FOR A small school, Notre Dame de Namur University's drama department always surprises with the excellence of its shows.

This time, in director Michael Elkins' production of perennial favorite "Fiddler on the Roof," he may have outdone himself in bringing forth another life for that well-worn musical masterpiece.

As I have reviewed so many productions of "Fiddler," it takes a lot to get me enthusiastic again, but Elkins brewed a winner by casting a super bunch of students from the school, folding in two adult volunteers and seasoning it all with a supporting bevy of enthusiastic high school actors.

Who doesn't already know the story?

It opens with a fiddler on the roof (Dexter Quito) in 1905 in the fictional little Jewish village of Anatevka, Russia.

The lead character is Tevye, the Dairyman. This is a tough role, central to all of the action, and Michael Reed shows himself to be a major talent in the Zero Mostel-Topol tradition.

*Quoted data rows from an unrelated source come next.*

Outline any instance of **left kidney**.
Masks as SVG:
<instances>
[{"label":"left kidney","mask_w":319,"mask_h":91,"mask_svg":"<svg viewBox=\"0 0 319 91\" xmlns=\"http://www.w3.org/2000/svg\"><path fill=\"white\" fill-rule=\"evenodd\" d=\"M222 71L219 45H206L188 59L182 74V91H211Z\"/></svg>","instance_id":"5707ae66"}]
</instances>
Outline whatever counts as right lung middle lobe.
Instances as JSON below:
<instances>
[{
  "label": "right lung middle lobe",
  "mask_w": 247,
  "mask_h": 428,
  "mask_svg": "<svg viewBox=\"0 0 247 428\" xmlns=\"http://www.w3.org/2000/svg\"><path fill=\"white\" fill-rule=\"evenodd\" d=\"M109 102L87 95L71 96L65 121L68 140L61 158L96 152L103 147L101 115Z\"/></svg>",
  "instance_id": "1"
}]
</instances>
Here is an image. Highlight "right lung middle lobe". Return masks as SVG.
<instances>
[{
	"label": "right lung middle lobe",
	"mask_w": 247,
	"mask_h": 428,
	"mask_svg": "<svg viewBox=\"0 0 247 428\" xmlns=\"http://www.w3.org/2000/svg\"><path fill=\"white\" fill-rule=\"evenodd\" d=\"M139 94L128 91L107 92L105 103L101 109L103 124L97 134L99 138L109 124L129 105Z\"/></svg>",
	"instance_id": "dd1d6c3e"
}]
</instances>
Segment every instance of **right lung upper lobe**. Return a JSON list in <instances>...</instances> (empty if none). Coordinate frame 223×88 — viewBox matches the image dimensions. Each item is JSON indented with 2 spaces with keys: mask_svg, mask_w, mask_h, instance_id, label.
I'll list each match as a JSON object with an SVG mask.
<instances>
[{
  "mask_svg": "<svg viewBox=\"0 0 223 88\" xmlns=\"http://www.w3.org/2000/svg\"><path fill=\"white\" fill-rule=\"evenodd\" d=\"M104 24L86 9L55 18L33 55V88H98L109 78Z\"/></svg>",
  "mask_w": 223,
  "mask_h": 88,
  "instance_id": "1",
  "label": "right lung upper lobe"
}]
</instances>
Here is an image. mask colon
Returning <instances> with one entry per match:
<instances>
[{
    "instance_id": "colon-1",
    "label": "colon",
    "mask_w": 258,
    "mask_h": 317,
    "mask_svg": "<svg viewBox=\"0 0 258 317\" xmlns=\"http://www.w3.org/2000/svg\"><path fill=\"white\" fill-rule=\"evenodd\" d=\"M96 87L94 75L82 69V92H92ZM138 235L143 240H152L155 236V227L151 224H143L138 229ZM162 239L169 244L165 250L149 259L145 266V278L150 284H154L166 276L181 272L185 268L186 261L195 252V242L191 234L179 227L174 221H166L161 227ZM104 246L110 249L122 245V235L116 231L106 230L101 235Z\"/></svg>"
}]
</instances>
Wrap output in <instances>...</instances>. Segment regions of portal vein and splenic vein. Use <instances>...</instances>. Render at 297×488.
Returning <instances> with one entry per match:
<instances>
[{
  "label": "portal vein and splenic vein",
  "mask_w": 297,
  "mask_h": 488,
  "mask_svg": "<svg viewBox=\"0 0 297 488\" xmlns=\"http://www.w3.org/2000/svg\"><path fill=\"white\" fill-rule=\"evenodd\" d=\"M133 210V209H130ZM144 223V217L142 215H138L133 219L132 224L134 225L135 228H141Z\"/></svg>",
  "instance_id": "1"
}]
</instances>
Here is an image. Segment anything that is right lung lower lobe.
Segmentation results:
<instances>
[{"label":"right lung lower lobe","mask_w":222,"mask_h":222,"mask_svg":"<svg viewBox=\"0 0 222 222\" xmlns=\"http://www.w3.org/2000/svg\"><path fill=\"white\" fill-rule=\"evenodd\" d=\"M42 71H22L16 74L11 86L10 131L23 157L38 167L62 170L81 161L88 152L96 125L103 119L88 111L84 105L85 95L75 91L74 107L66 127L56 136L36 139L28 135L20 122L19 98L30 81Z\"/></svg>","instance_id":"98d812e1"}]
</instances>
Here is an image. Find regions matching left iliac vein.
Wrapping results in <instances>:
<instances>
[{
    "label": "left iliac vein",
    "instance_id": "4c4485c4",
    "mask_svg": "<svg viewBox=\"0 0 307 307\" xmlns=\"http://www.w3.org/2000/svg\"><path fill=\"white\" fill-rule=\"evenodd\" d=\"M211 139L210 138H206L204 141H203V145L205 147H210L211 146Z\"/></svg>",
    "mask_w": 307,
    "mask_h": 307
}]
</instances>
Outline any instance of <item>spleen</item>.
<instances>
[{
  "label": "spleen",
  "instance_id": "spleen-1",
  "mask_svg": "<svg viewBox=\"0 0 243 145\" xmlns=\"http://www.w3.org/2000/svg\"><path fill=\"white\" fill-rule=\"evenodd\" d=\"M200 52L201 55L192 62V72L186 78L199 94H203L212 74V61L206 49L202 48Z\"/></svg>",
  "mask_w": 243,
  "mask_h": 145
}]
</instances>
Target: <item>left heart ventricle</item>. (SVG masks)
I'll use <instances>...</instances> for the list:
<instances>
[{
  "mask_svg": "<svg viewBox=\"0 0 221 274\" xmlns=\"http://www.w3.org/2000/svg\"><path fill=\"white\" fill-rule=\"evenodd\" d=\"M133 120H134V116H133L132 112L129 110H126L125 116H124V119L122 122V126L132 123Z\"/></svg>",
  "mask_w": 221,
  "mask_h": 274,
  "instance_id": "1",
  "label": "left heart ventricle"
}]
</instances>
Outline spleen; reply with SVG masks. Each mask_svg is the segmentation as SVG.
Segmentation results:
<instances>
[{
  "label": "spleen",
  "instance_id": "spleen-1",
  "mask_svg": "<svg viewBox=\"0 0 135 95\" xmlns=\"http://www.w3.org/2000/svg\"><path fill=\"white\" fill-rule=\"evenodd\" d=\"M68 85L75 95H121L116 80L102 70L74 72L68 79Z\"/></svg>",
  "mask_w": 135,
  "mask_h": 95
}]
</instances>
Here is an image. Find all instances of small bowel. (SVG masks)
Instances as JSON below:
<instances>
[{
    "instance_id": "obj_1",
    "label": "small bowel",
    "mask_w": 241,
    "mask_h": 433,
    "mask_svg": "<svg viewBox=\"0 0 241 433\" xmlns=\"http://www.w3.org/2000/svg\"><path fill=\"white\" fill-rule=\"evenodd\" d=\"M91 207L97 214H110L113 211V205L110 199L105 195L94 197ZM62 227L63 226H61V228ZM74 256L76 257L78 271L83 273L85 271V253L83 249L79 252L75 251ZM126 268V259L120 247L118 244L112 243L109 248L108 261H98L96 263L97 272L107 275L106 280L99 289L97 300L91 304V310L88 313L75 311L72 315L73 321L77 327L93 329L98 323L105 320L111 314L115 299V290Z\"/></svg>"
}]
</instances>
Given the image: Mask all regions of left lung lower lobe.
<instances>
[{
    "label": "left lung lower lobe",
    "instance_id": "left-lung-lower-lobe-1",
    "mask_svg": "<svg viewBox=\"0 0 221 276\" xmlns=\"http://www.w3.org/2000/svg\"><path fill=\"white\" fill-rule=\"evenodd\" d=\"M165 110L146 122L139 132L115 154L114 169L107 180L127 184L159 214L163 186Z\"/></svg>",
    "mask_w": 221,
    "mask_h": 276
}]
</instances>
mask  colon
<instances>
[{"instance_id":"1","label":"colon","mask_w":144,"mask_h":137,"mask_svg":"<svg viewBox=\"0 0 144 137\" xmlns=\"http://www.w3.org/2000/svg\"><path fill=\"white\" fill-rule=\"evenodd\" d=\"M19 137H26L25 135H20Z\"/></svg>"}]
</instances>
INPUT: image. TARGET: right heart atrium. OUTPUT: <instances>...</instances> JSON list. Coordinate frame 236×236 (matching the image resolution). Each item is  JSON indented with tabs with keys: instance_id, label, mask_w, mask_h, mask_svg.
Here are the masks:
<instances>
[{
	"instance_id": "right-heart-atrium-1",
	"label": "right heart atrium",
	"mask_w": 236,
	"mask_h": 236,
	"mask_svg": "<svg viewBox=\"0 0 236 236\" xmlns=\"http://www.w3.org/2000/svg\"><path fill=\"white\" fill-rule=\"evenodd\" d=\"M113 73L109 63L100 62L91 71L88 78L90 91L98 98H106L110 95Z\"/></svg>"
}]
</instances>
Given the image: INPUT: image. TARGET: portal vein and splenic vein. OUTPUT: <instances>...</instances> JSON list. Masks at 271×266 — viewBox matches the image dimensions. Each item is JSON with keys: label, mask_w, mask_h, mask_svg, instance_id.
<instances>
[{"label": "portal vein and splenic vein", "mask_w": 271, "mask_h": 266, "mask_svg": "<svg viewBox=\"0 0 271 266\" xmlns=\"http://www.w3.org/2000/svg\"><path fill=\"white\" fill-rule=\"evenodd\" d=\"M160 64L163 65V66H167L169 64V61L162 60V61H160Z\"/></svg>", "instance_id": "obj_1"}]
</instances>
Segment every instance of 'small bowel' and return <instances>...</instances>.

Teyve is a put-upon but good and kindly man, with seemingly enough inner strength to face the breaking down of his traditional life from Czarist persecution and the inroads of rising liberalism, a force threatening to liberate his five daughters from the traditional control of the father.

It is a delicate task to verbalize the accents of the Yiddish culture of Russia on the stage. It could so easily slip into caricature. But this remarkable cast never crossed that line.

And, it is a remarkable cast. Julia Louise Hosack is Golde, the wife who knows how to run the master of the house even though he won't acknowledge it.

His special burden is those five daughters whom he must find husbands for. And they are darling.

Tzeitel (Amanda Dreschler) — wishing to marry her long-time love, the tailor Motel (Justin Taylor Nixon) — appeals to her father's heart to break his word to give her to wealthy butcher Lazar Wolfe (Ron Lopez) in a marriage arranged by matchmaker Yente (Marisol Urbano). Teyve bends, but needs to scheme how to make peace with his wife for his perfidy.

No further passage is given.